By Ignatius Okorocha, Abuja
Apex Igbo socio-cultural organization, Ohanaeze Ndigbo Youth Council Worldwide, on Sunday, came hard on the Economic and Financial Crimes Commission, EFCC, over its role in the ongoing trial of former Deputy President of the Senate, Senator Ike Ekweremadu.
The group in a statement signed by its National President, Mazi Okwu Nnabuike was reacting to the allegation that the EFCC wrote a letter to the United Kingdom court where the lawmaker is standing trial.
Ohanaeze said its earlier position that there was more to the London travail of Ekweremadu than meets the eye had now been justified by the revelation in court on Thursday by the lawmaker’s legal counsel, Chief Adegboyega Awomolo (SAN), that the EFCC authored a letter with which the London Metropolitan Police scuttled the Senator’s bail in the ongoing organ harvest trial and also concealed vital information from the Federal High Court Abuja to obtain an ex-parte interim assets forfeiture order against the lawmaker.
The organisation also expressed outrage over what it described as the EFCC’s decision to ignore petitions against former executive office holders with well known corruption allegations to hunt after Ekweremadu, who as a lawmaker, had not been in a position to administer public funds.
These were contained in a statement issued by the National President of Ohanaeze Ndigbo Youth Council Worldwide, Mazi Okwu Nnabuike, on Sunday.
Ohanaeze Ndigbo Youth said: “The revelation in court that the EFCC indeed armed the London Metropolitan Police with the letter with which it scuttled Chief Ike Ekweremadu’s bail has justified our November 2022 statement that the Anti-graft agency was working hand in glove with foreign and local interests to detain and nail the lawmaker at all cost.

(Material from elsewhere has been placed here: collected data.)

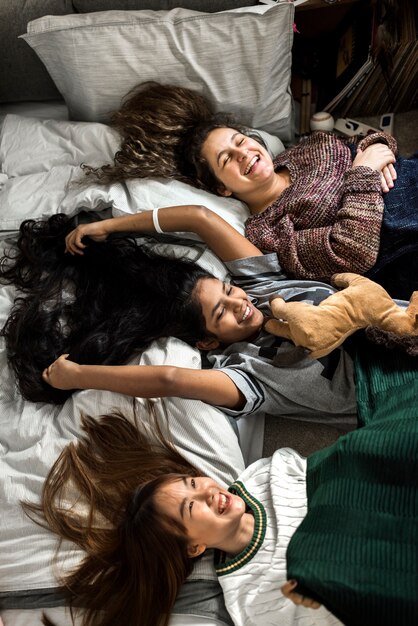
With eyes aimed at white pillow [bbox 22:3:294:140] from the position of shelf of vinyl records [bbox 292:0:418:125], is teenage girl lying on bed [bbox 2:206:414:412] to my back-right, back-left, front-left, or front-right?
front-left

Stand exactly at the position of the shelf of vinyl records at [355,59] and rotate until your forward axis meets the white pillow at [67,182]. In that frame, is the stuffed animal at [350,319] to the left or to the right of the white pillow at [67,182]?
left

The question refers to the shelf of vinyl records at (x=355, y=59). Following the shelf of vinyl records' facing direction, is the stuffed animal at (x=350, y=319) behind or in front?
in front

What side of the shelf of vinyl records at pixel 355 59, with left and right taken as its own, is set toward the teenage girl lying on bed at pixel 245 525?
front

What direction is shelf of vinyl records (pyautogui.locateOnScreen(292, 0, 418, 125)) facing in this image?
toward the camera

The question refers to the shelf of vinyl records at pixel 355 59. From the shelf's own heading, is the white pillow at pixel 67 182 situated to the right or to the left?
on its right
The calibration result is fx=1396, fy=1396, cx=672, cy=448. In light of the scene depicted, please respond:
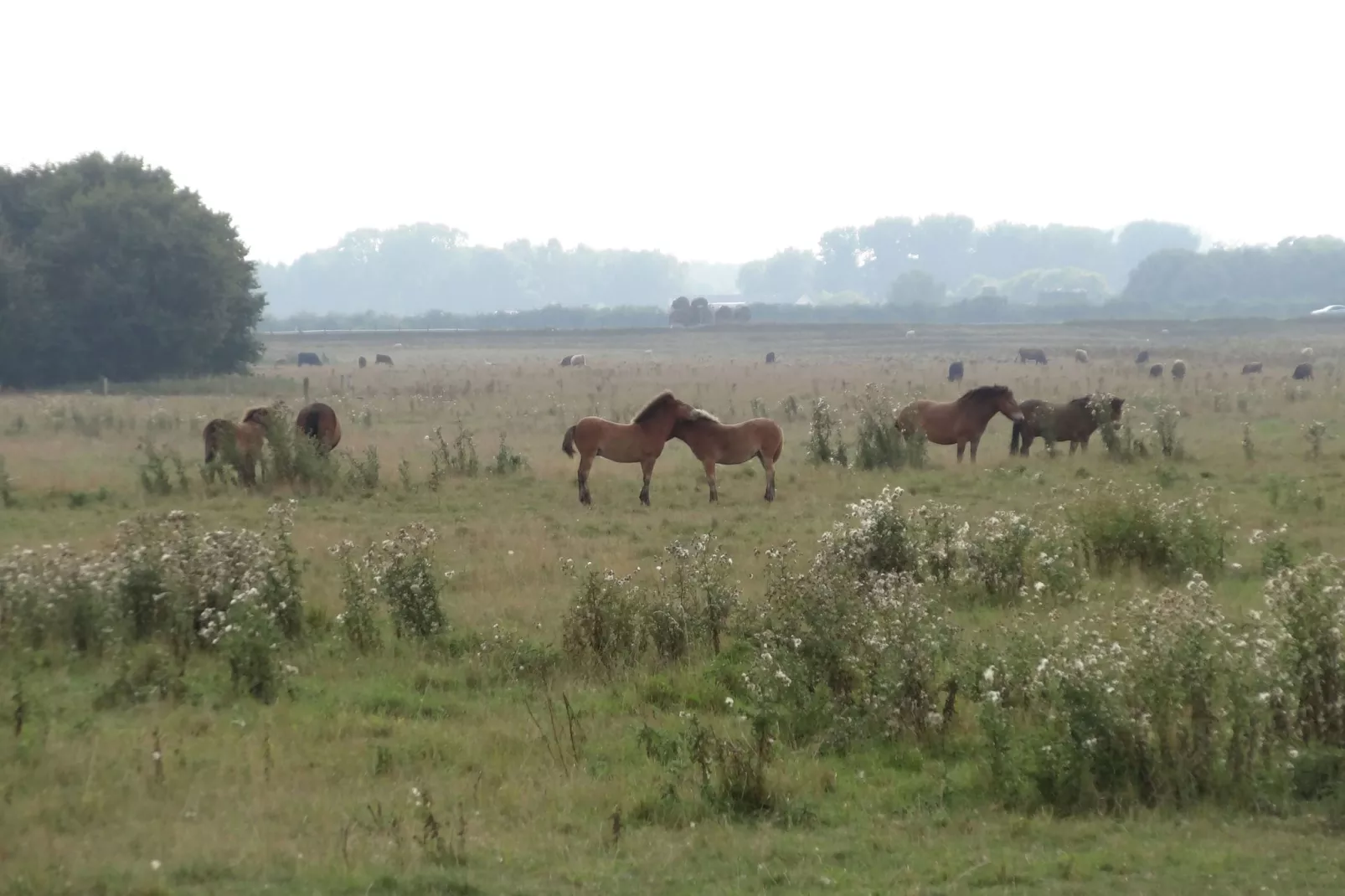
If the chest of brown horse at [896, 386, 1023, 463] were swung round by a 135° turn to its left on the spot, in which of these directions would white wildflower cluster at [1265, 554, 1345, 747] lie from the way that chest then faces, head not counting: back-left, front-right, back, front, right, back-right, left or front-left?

“We disagree with the EFCC that the said letter was a mere routine to a counterpart government agency and that the asset forfeiture proceedings instituted against Ekweremadu only after exchanges of communication with the London Police and while in detention was a mere coincidence.
“Even if no legally stipulated timeframe for the EFCC to initiate forfeiture proceedings or criminal charges against a suspect as claimed by the agency, is it patriotic, professional, ethical, and auspicious for the anti-graft agency to go after a man they claim to have been investigating since 2008 only when he was detained in London?
“Would the London Metropolitan Police arm the EFCC with a letter to sabotage the bail application of a British citizen, let alone Member of Parliament, in a Nigerian court, pledge its readiness to go to court against that citizen in London while in Nigerian detention, and go ahead to do exactly that?
“Is it honourable on the path of the EFCC to have withheld from the Federal High Court the fact that it had investigated Ekweremadu for well over a decade and that the lawmaker is in detention in a foreign land and would not be available to defend himself, knowing that the honourable court would be guided by such information in making a just decision on whether or not it should indeed grant the interim assets forfeiture which it ordered against the lawmaker in October?”
It described as shameful the fact that while developed democracies, including the UK and USA, were known to embark on diplomatic overdrive to secure respite and freedom of their citizens facing drug-related and more heinous charges in foreign lands, the EFCC is injecting itself malevolently into Ekweremadu’s overseas trial in a clearly unrelated matter.
From Nuhu Ribadu to Farida Waziri, Ibarahim Lamorde, Ibrahim Magu, and now Abdulrasheed Bawa, the chairmanship of the EFCC has permanently resided in one part of the country since its inception, thereby resulting in a clear pattern of persecution, humiliation, and assets stripping of Southern people and businesses by the agency.
“Besides, it is most unfortunate that the EFCC has overlooked its Augean stable most recently relating to the humongous allegations of corruption against its last Chairman as well as other issues of alleged mismanagement of recovered or seized assets but only to hunt after a distinguished Nigerian lawmaker in detention and facing trial in a foreign land,” it concluded.